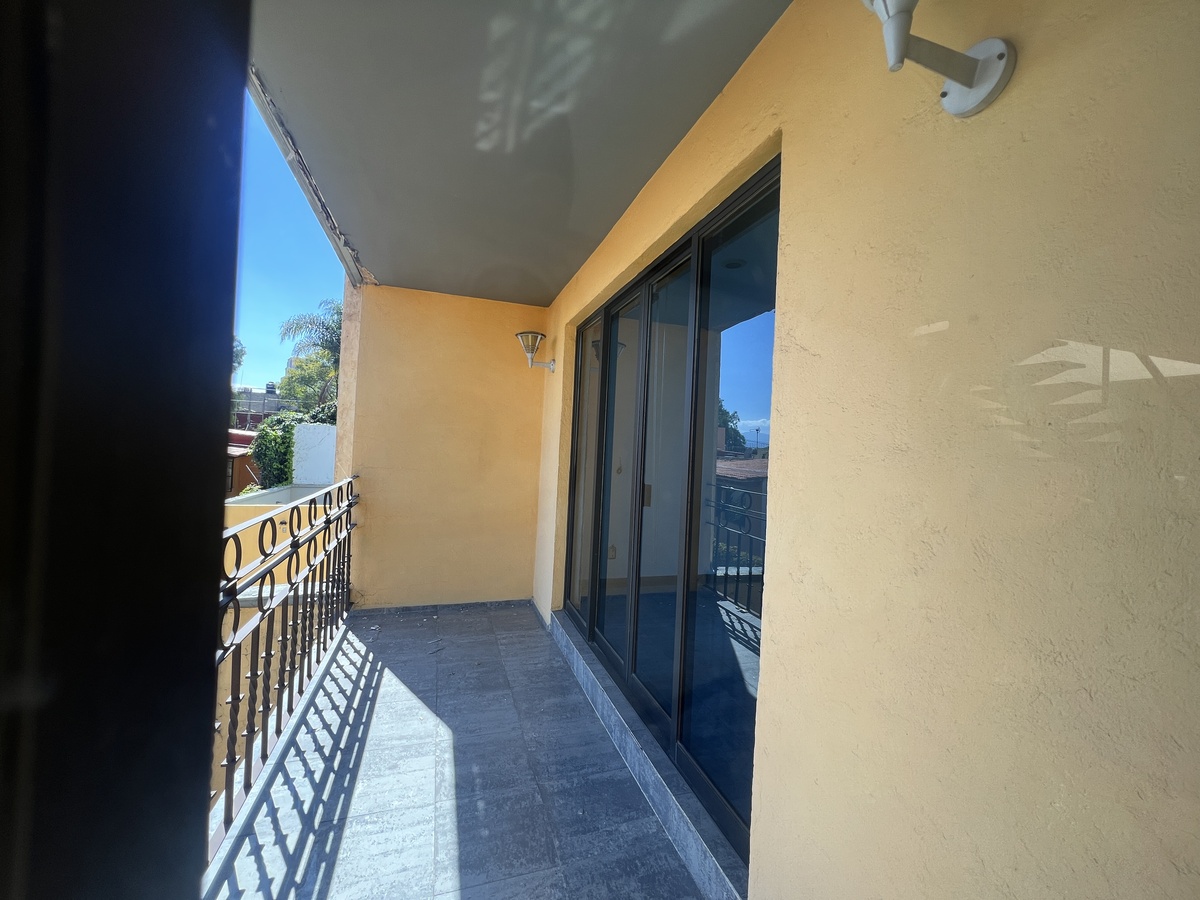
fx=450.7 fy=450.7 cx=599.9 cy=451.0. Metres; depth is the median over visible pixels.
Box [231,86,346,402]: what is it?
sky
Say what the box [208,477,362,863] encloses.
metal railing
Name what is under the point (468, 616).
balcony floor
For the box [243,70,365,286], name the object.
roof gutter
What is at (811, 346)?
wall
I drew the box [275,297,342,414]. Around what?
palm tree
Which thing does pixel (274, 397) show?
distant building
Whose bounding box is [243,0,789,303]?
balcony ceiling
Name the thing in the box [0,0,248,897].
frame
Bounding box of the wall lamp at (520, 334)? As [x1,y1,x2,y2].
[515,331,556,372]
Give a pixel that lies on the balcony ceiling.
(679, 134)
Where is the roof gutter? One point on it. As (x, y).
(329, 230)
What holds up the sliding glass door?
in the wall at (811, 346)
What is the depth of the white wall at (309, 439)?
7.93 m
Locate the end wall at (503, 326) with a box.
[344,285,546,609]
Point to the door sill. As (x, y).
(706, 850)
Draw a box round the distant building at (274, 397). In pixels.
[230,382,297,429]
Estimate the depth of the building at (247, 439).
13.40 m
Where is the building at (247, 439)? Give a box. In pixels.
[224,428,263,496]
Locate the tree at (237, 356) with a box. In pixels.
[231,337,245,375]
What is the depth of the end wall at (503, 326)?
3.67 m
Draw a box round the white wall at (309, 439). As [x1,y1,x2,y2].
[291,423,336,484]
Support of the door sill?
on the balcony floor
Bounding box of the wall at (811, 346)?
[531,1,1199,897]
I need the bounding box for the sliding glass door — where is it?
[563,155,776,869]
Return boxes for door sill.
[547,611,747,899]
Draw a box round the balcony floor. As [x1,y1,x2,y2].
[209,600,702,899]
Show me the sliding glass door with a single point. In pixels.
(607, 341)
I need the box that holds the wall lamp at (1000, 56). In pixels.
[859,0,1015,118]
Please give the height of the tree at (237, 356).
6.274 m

What you have to do → Print all entries exactly, without images.

The answer →
fx=450.7 fy=450.7 cx=599.9 cy=451.0. Metres; depth is the median over visible pixels.
Box [231,86,346,402]: what is it?
sky
Say what the box [208,477,362,863] encloses.
metal railing
Name what is under the point (468, 616).
balcony floor
For the box [243,70,365,286], name the object.
roof gutter
What is at (811, 346)?
wall
I drew the box [275,297,342,414]. Around what?
palm tree
Which thing does pixel (274, 397) show?
distant building
Whose bounding box is [243,0,789,303]?
balcony ceiling
Name the thing in the box [0,0,248,897].
frame
Bounding box of the wall lamp at (520, 334)? As [x1,y1,x2,y2].
[515,331,556,372]
Give a pixel that lies on the balcony ceiling.
(679, 134)
Where is the roof gutter? One point on it. As (x, y).
(329, 230)
What holds up the sliding glass door?
in the wall at (811, 346)
What is the depth of the white wall at (309, 439)?
7.93 m
Locate the end wall at (503, 326) with a box.
[344,285,546,609]
Point to the door sill. As (x, y).
(706, 850)
Draw a box round the distant building at (274, 397). In pixels.
[230,382,297,429]
Estimate the depth of the building at (247, 439).
13.40 m
Where is the building at (247, 439)? Give a box. In pixels.
[224,428,263,496]
Locate the tree at (237, 356) with a box. In pixels.
[231,337,245,375]
What is the depth of the end wall at (503, 326)?
3.67 m
Draw a box round the white wall at (309, 439). As [x1,y1,x2,y2].
[291,423,336,484]
Support of the door sill?
on the balcony floor
Bounding box of the wall at (811, 346)?
[531,1,1199,897]
I need the bounding box for the sliding glass door — where is it?
[563,155,776,869]
Return boxes for door sill.
[547,611,747,899]
Draw a box round the balcony floor. As [x1,y1,x2,y2].
[209,600,702,899]
Show me the sliding glass door with a single point. In pixels.
(607, 341)
I need the box that holds the wall lamp at (1000, 56). In pixels.
[859,0,1015,118]
Please give the height of the tree at (237, 356).
6.274 m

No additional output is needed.